4. Les entreprises américaines seront en moyenne moins affectées que les sociétés européennes, car elles ont moins d’exposition directe au conflit. De plus, le dollar plus ferme devrait partiellement compenser les effets de l’inflation sur les produits de base. C’est le même cas pour la Chine et les pays émergents (hors pays de l’est européen naturellement) qui seront beaucoup moins impactés par le conflit. L’Europe que nous privilégions en ce début d’année va être la grande perdante en subissant la double peine : proximité du conflit et dépendance désastreuse au gaz russe.

5. L’écologie, le réchauffement de la planète et les valeurs ESG sont des thèmes toujours d’actualité mais il faut se rendre compte aussi qu’être indépendant énergétiquement de dictatures insupportables (Russie, Arabie, Irak,…) grâce notamment au nucléaire et avoir une industrie de défense si décriée par l’ESG sont vitaux pour notre avenir.

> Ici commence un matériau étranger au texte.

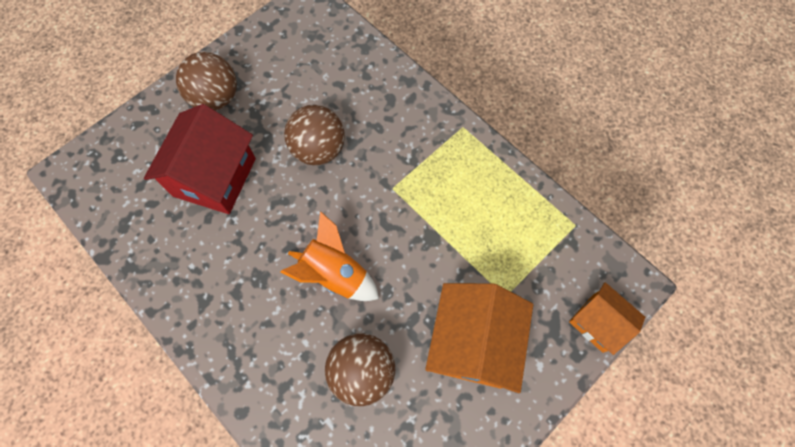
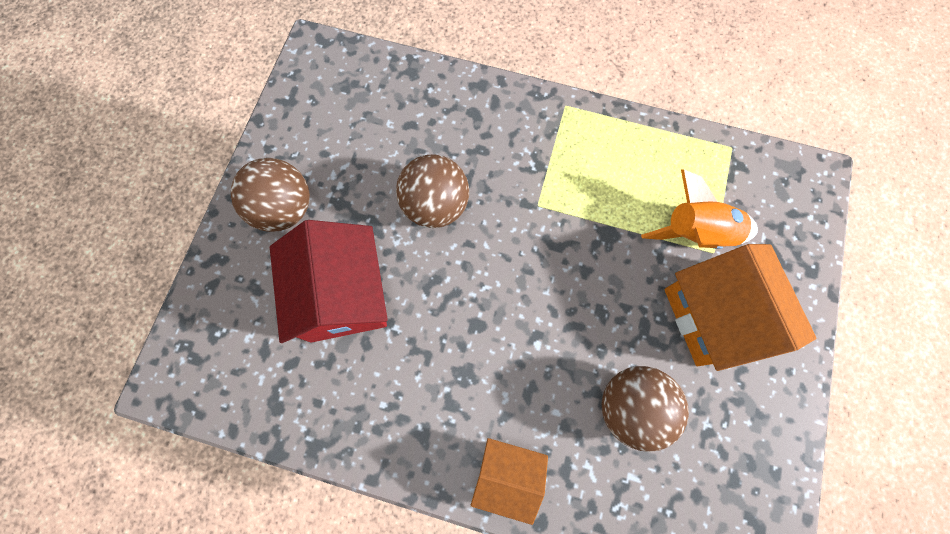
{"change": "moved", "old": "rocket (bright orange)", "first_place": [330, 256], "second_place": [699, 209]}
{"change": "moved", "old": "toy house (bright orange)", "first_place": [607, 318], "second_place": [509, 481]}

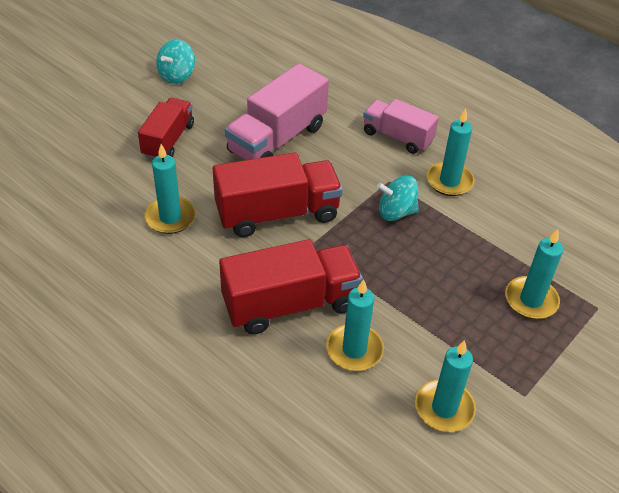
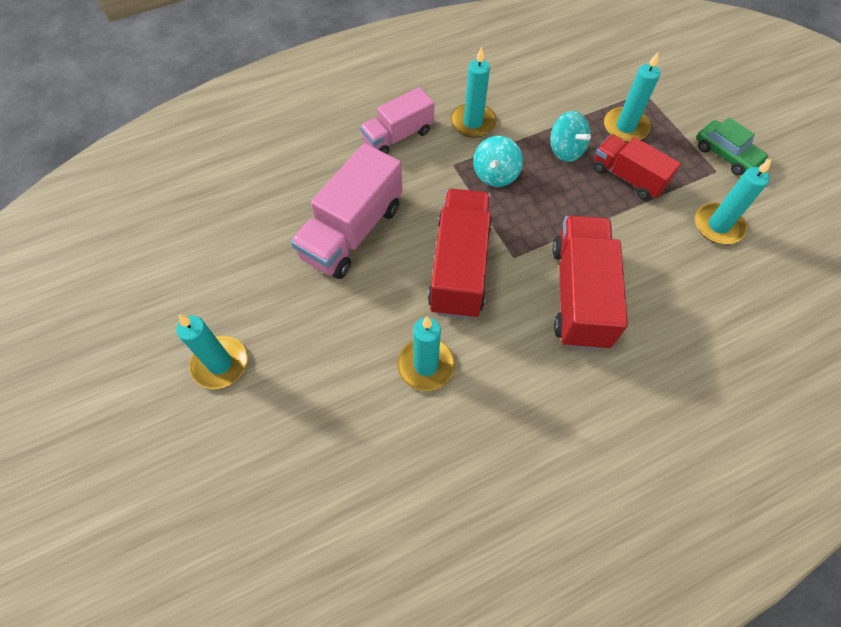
{"change": "moved", "old": "toy truck (red)", "first_place": [166, 128], "second_place": [637, 167]}
{"change": "moved", "old": "whirligig (aqua)", "first_place": [175, 62], "second_place": [570, 136]}
{"change": "turned", "old": "toy truck (pink)", "first_place": [277, 111], "second_place": [346, 211], "degrees": 60}
{"change": "moved", "old": "pillar candle (aqua)", "first_place": [355, 325], "second_place": [211, 351]}
{"change": "added", "new": "car (emerald)", "second_place": [732, 146]}

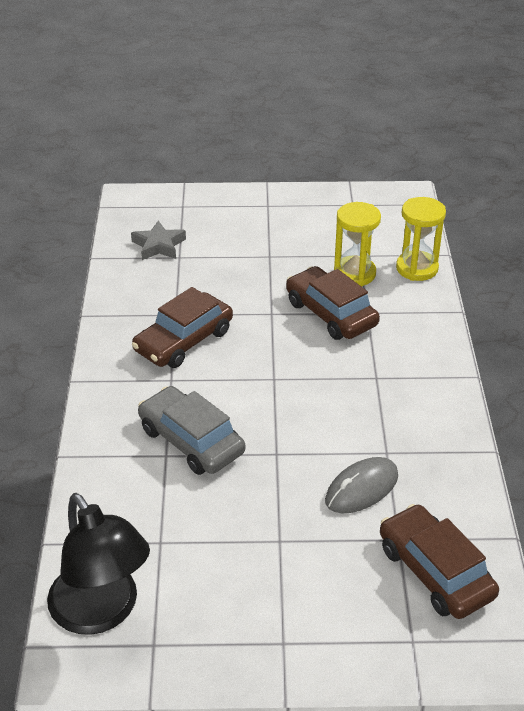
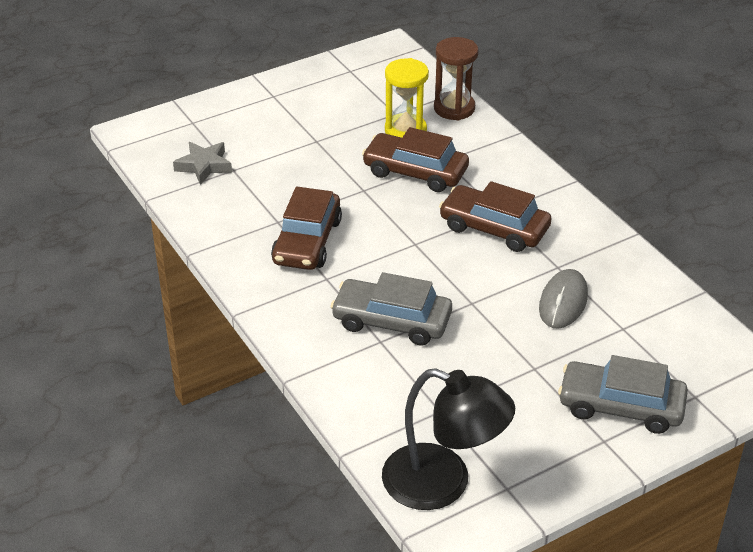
{"change": "moved", "old": "car (dark brown)", "first_place": [439, 561], "second_place": [495, 216]}
{"change": "recoloured", "old": "sand timer (golden)", "new": "sand timer (dark brown)", "first_place": [421, 239], "second_place": [456, 78]}
{"change": "added", "new": "car (gray)", "second_place": [623, 394]}

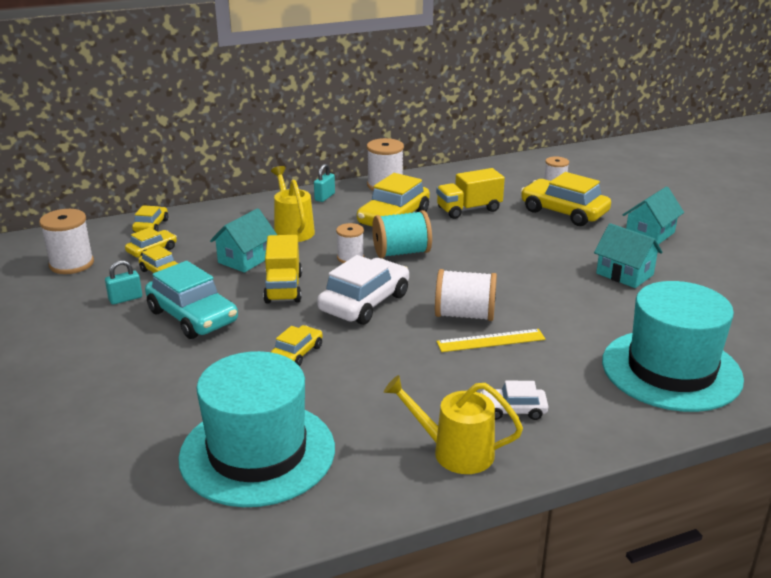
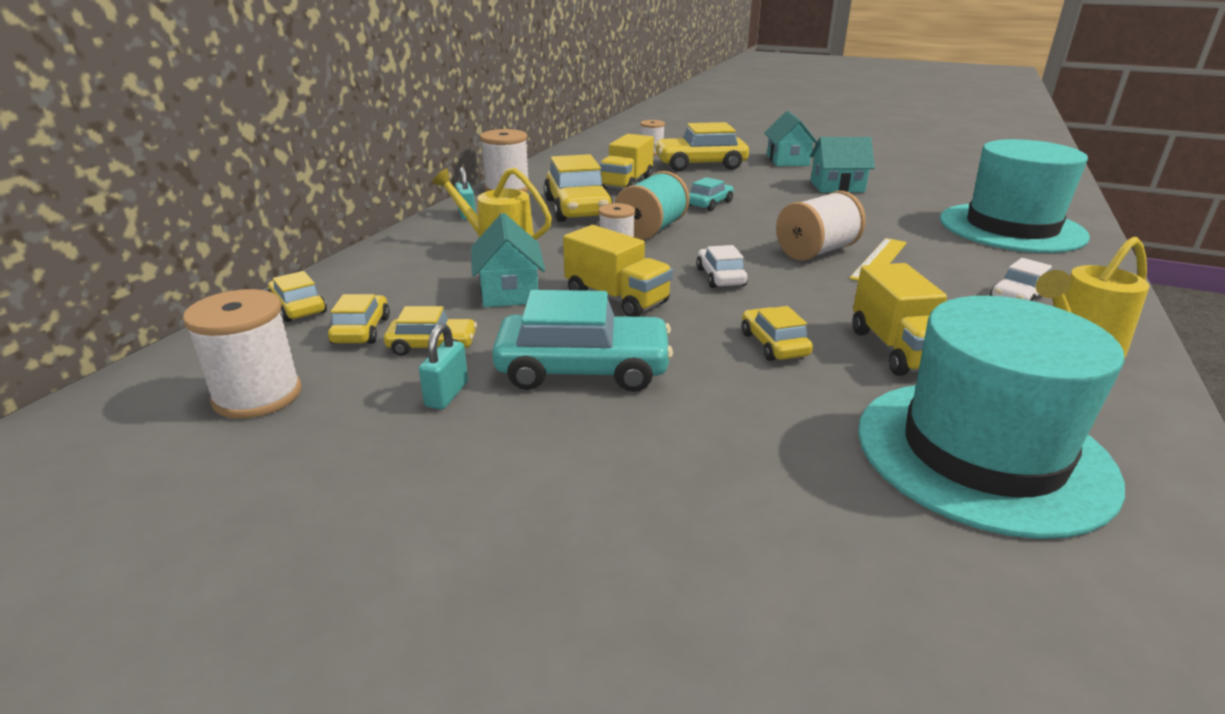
{"change": "resized", "old": "car (pure white)", "first_place": [363, 290], "second_place": [722, 266], "factor": 0.53}
{"change": "added", "new": "car (aqua)", "second_place": [711, 194]}
{"change": "added", "new": "toy truck (golden)", "second_place": [899, 319]}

6. A l’heure où les déficits publics sont abyssaux et la dette à des niveaux stratosphériques, l’obligation des nations européennes de se réarmer va accentuer les problèmes de surendettement.

En conclusion, à court terme, le « paradoxe Poutine » réside en ceci que la crise ukrainienne marque la fin du repricing de la dette à l’oeuvre depuis 4 mois aux Etats-Unis et dans une moindre mesure en Europe, dans un contexte où la pression politique devrait dissuader les banques centrales d’ajouter de la pression à l’instabilité. M. Poutine a refermé, pour un temps, la fenêtre du choc des taux. La baisse des actions est bientôt terminée surtout sur le S&P 500, sauf escalade majeure supplémentaire de la soldatesque poutinienne.

A plus long terme, Il n’y a pas de profil optimal dans un environnement aussi incertain mais les conditions de la poursuite de l’inflation des actifs financiers ne sont plus réunies spécialement en Europe. Nous estimons que le positionnement des portefeuilles doit être revu avec moins d’actions, très peu d’obligations,moins d’Europe, plus d’Etats Unis et d’émergents, plus de techs défensives et bien sûr de l’or.